Process multiple images
This process is normally used to process all the pages in a book.
using Tesseract
# Generate some pages to load.
write("page01.tiff", sample_tiff())
write("page02.tiff", sample_tiff())
write("page03.tiff", sample_tiff())
download_languages() # Make sure we have the data files.
instance = TessInst()
pipeline = TessPipeline(instance)
text = tess_pipeline_text(pipeline)
hocr = tess_pipeline_hocr(pipeline)
tsv = tess_pipeline_tsv(pipeline)
tess_run_pipeline(pipeline, "My First Book") do add
add(pix_read("page01.tiff"), 72)
add(pix_read("page02.tiff"), 72)
add(pix_read("page03.tiff"), 72)
end
println("Text size: $(length(text[]))")
println("HOCR size: $(length(hocr[]))")
println("TSV size: $(length(tsv[]))")
# output
Text size: 4430
HOCR size: 91120
TSV size: 34934
To process multiple pages and combine them all into a single document you use the TessPipeline object. First a TessInst object is created to handle the OCR then the it's passed to the TessPipeline durring initialization.

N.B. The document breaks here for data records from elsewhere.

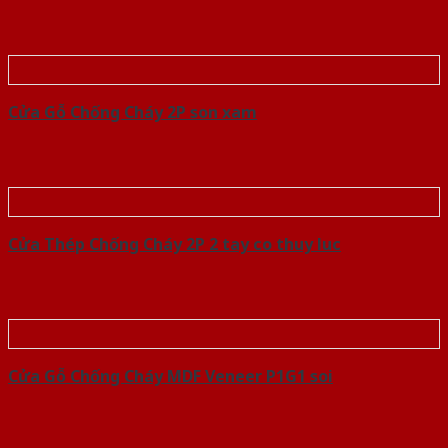
Cửa Gỗ Chống Cháy 2P son xam
Cửa Thép Chống Cháy 2P 2 tay co thuy luc
Cửa Gỗ Chống Cháy MDF Veneer P1G1 soi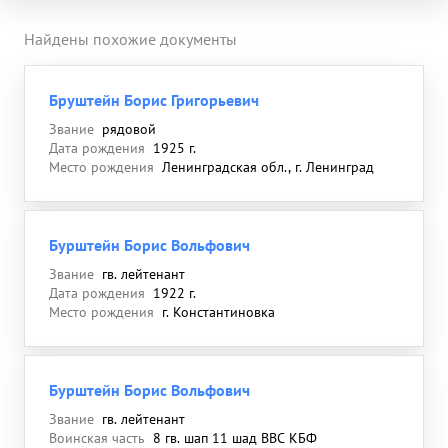
Найдены похожие документы
Бруштейн Борис Григорьевич
Звание
рядовой
Дата рождения
1925 г.
Место рождения
Ленинградская обл., г. Ленинград
Бурштейн Борис Вольфович
Звание
гв. лейтенант
Дата рождения
1922 г.
Место рождения
г. Константиновка
Бурштейн Борис Вольфович
Звание
гв. лейтенант
Воинская часть
8 гв. шап 11 шад ВВС КБФ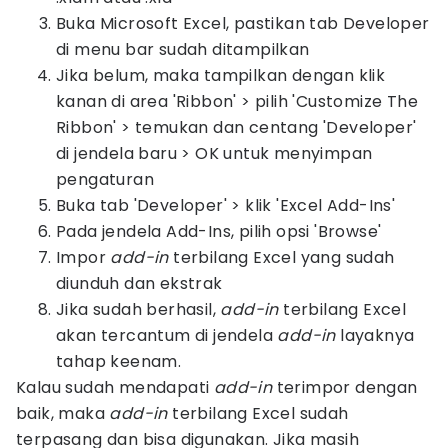
Buka Microsoft Excel, pastikan tab Developer
di menu bar sudah ditampilkan
Jika belum, maka tampilkan dengan klik
kanan di area 'Ribbon' > pilih 'Customize The
Ribbon' > temukan dan centang 'Developer'
di jendela baru > OK untuk menyimpan
pengaturan
Buka tab 'Developer' > klik 'Excel Add-Ins'
Pada jendela Add-Ins, pilih opsi 'Browse'
Impor
add-in
terbilang Excel yang sudah
diunduh dan ekstrak
Jika sudah berhasil,
add-in
terbilang Excel
akan tercantum di jendela
add-in
layaknya
tahap keenam.
Kalau sudah mendapati
add-in
terimpor dengan
baik, maka
add-in
terbilang Excel sudah
terpasang dan bisa digunakan. Jika masih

You can generate multiple document types simultaneously. In the above example we use tess_pipeline_text to generate a TXT file, tess_pipeline_hocr to generate a HORC XML file, and tess_pipeline_tsv to get details about the OCR in the Tabbed Separated Format.
Finally tess_run_pipeline is called to generate the documents. An optional title is added. Some output formats ignore the title, others will add it to the output. A callback is used with tess_run_pipeline which passes back a function that is used to specify the images to decode along with their resolution. To indicate an error your callback can return false
which will in turn cause tess_run_pipeline to return false
as well.
In the above example the documents are created in memory and can be accessed by using the []
operation on the returned objects. In general there are 3 output formats for each pipeline output function (i.e. tess_pipeline_text). The first is to output to a file by specifying a file name. The second we used above to output the results to memory. The third is to pass in a callback function that will be called with each line of text, allowing you to process the data as it is being generated.